Doob's martingale convergence theorem I yields as follows:
Let X be a supermartingale which is bounded in $\mathcal{L}^1$, i.e. $\sup_{n\in \mathbb{N}} \mathbb{E}||X_n|| <\infty$. Then there exists a random variable $X_\infty \in \mathcal{L}^1(\Omega,\mathcal{F},\mathbb{P})$ such that $X_n \xrightarrow{\text{a.s.}} X_\infty$.
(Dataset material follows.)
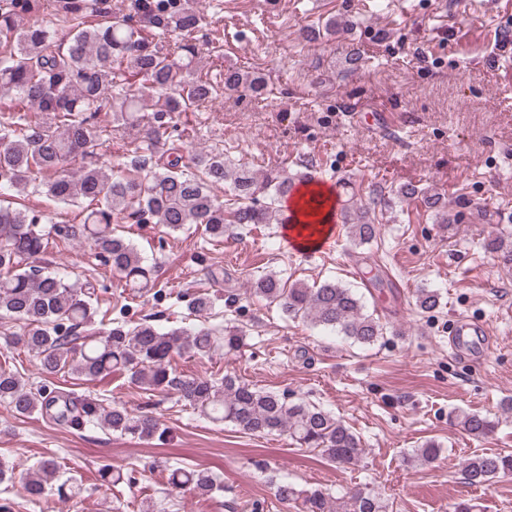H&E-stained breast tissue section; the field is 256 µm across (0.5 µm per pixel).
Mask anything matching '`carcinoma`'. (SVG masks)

In order to show that the theorem only states that a.s. convergence holds, no other type of convergence, except convergence in probability, we define for $n \in \mathbb{N}_0$ and $k \in \{0,1,\ldots,2^n-1\}$ \begin{align} I^n_k = \bigg[\frac{k}{2^n},\frac{k+1}{2^{n+1}} \bigg). \end{align} Let $(\Omega,\mathcal{F},\mathbb{P}) = ([0,1],\mathcal{B}([0,1]), \lambda|_{\mathcal{B}([0,1])})$ and $\mathcal{F}_n = \sigma(\{I_n^k: k\in \{0,1,\ldots,2^n-1\}\})$ and define $X_n = \mathbb{1}_{I^n_0} 2^n$.
It could be show that $X_n$ is a $\mathcal{F}_n$-martingale and that the conditions for the above theorem are satisfied. What is $X_\infty$ in this case and why does $X_n \xrightarrow{\mathcal{L}^1} X_\infty$ not hold?